The task:
Lay out each line of the entries as a row in a Markdown table, skipping blank lines. Use the column headers "No." for the row number and "Line" for the line itself.

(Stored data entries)
⟨
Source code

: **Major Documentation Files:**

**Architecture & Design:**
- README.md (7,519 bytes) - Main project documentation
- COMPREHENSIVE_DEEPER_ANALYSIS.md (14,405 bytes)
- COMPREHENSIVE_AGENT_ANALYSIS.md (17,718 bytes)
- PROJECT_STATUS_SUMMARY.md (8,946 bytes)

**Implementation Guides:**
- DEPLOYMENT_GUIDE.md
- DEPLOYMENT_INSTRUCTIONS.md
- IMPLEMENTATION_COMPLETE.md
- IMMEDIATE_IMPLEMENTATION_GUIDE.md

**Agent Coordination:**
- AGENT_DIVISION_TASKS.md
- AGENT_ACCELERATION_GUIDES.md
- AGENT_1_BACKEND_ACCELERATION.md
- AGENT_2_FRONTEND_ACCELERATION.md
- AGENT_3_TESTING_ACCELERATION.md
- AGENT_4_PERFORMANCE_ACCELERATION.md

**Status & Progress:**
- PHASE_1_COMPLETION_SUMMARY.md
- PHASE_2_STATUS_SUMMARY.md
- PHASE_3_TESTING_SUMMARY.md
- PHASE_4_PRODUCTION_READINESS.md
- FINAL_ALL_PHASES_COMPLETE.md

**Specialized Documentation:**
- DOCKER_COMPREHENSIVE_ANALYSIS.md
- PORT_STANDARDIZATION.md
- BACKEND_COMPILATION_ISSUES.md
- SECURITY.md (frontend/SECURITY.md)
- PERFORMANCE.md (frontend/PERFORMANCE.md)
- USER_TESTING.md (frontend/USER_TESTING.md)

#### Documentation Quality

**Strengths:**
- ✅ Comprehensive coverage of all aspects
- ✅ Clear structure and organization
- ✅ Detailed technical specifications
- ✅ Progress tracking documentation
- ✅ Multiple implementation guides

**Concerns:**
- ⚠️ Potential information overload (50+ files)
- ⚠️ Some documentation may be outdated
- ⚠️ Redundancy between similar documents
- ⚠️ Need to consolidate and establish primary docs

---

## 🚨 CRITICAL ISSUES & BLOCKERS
⟩
Response:
| No. | Line |
|---|---|
| 1 | Source code |
| 2 | : **Major Documentation Files:** |
| 3 | **Architecture & Design:** |
| 4 | - README.md (7,519 bytes) - Main project documentation |
| 5 | - COMPREHENSIVE_DEEPER_ANALYSIS.md (14,405 bytes) |
| 6 | - COMPREHENSIVE_AGENT_ANALYSIS.md (17,718 bytes) |
| 7 | - PROJECT_STATUS_SUMMARY.md (8,946 bytes) |
| 8 | **Implementation Guides:** |
| 9 | - DEPLOYMENT_GUIDE.md |
| 10 | - DEPLOYMENT_INSTRUCTIONS.md |
| 11 | - IMPLEMENTATION_COMPLETE.md |
| 12 | - IMMEDIATE_IMPLEMENTATION_GUIDE.md |
| 13 | **Agent Coordination:** |
| 14 | - AGENT_DIVISION_TASKS.md |
| 15 | - AGENT_ACCELERATION_GUIDES.md |
| 16 | - AGENT_1_BACKEND_ACCELERATION.md |
| 17 | - AGENT_2_FRONTEND_ACCELERATION.md |
| 18 | - AGENT_3_TESTING_ACCELERATION.md |
| 19 | - AGENT_4_PERFORMANCE_ACCELERATION.md |
| 20 | **Status & Progress:** |
| 21 | - PHASE_1_COMPLETION_SUMMARY.md |
| 22 | - PHASE_2_STATUS_SUMMARY.md |
| 23 | - PHASE_3_TESTING_SUMMARY.md |
| 24 | - PHASE_4_PRODUCTION_READINESS.md |
| 25 | - FINAL_ALL_PHASES_COMPLETE.md |
| 26 | **Specialized Documentation:** |
| 27 | - DOCKER_COMPREHENSIVE_ANALYSIS.md |
| 28 | - PORT_STANDARDIZATION.md |
| 29 | - BACKEND_COMPILATION_ISSUES.md |
| 30 | - SECURITY.md (frontend/SECURITY.md) |
| 31 | - PERFORMANCE.md (frontend/PERFORMANCE.md) |
| 32 | - USER_TESTING.md (frontend/USER_TESTING.md) |
| 33 | #### Documentation Quality |
| 34 | **Strengths:** |
| 35 | - ✅ Comprehensive coverage of all aspects |
| 36 | - ✅ Clear structure and organization |
| 37 | - ✅ Detailed technical specifications |
| 38 | - ✅ Progress tracking documentation |
| 39 | - ✅ Multiple implementation guides |
| 40 | **Concerns:** |
| 41 | - ⚠️ Potential information overload (50+ files) |
| 42 | - ⚠️ Some documentation may be outdated |
| 43 | - ⚠️ Redundancy between similar documents |
| 44 | - ⚠️ Need to consolidate and establish primary docs |
| 45 | --- |
| 46 | ## 🚨 CRITICAL ISSUES & BLOCKERS |